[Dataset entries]
== == ==

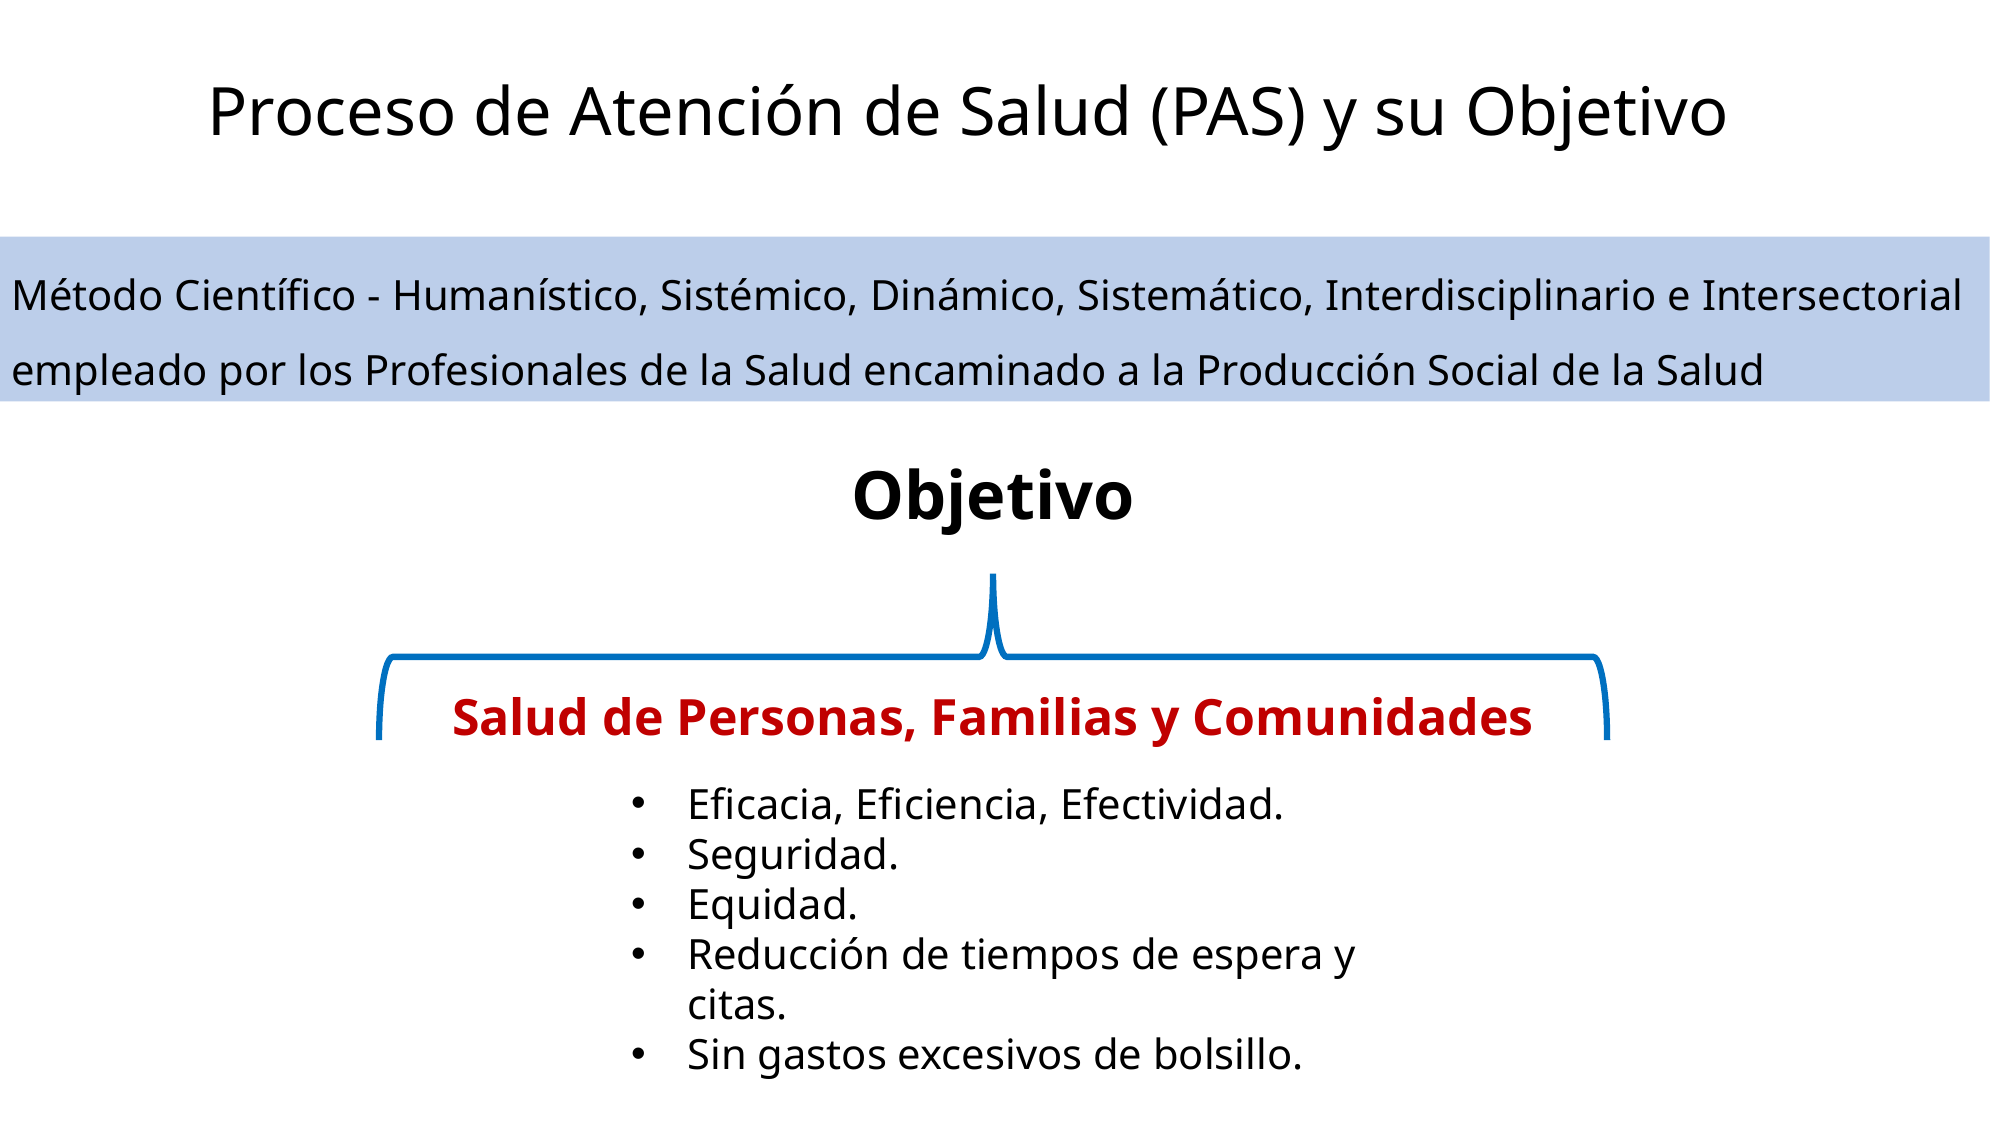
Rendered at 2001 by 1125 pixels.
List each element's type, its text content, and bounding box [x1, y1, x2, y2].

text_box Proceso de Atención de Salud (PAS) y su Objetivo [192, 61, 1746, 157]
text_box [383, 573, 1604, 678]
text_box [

== == ==

(YOUR TASK):
Output every line of the records exactly, excluding all pictures.

(SOLUTION TO THE EXERCISE):
Rendered at 2001 by 1125 pixels.
List each element's type, its text content, and bounding box [x1, y1, x2, y2].

text_box Proceso de Atención de Salud (PAS) y su Objetivo [192, 61, 1746, 157]
text_box [383, 573, 1604, 678]
text_box [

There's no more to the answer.